National Expert Group on Vaccine Administration for COVID-19
- Abbreviation: NEGVAC
- Legal status: Active
- Location: India;
- Region served: India
- Leader: V. K. Paul

= National Expert Group on Vaccine Administration for COVID-19 =

Indian advisory committee to provide guidance related to COVID-19 vaccination

National Expert Group on Vaccine Administration for COVID-19 (NEGVAC) is an expert committee constituted by the Ministry of Health and Family Welfare (MoHFW), India to provide advice and guidance on all aspects of COVID-19 vaccination.
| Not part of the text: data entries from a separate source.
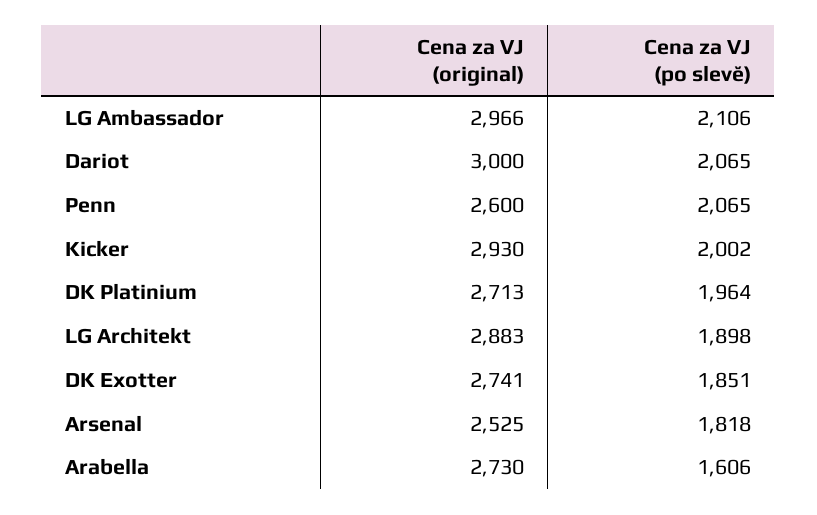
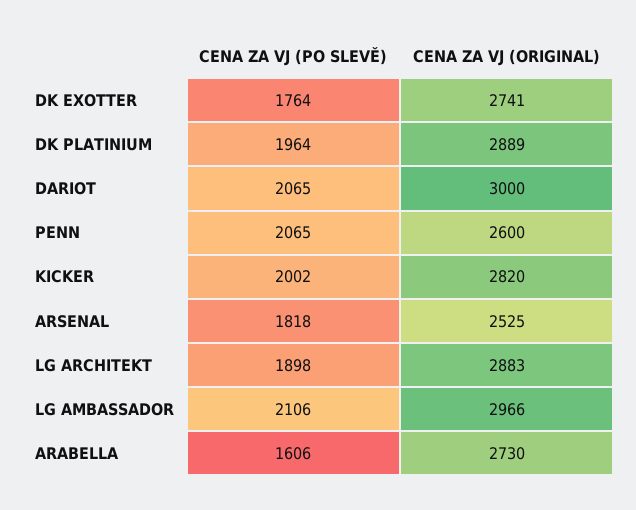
  {
    "Cena za VJ (original)": {
      "LG Ambassador": 2966,
      "Dariot": 3000,
      "Penn": 2600,
-     "Kicker": 2930,
+     "Kicker": 2820,
-     "DK Platinium": 2713,
+     "DK Platinium": 2889,
      "LG Architekt": 2883,
      "DK Exotter": 2741,
      "Arsenal": 2525,
      "Arabella": 2730
    },
    "Cena za VJ (po slevě)": {
      "LG Ambassador": 2106,
      "Dariot": 2065,
      "Penn": 2065,
      "Kicker": 2002,
      "DK Platinium": 1964,
      "LG Architekt": 1898,
-     "DK Exotter": 1851,
+     "DK Exotter": 1764,
      "Arsenal": 1818,
      "Arabella": 1606
    }
  }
The committee is also responsible for prioritisation of population groups in the country, deciding procurement and inventory management procedure, selection and delivery of vaccines etc.

== Committee ==
NEGVAC was constituted in mid-2020 and first met on 12 August 2020. is chaired by member (Health), NITI Aayog, and co-chaired by the secretary of MoHFW. The committee has representative secretaries from:
- Vinod Kumar Paul
- Department of Expenditure
- Department of Biotechnology
- Department of Health Research
- Department of Pharmaceuticals
- Ministry of Electronics and Information Technology
- Members representing five state governments
- Technical experts
Members include Samiran Panda, head of the Epidemiology and Communicable Diseases division in ICMR.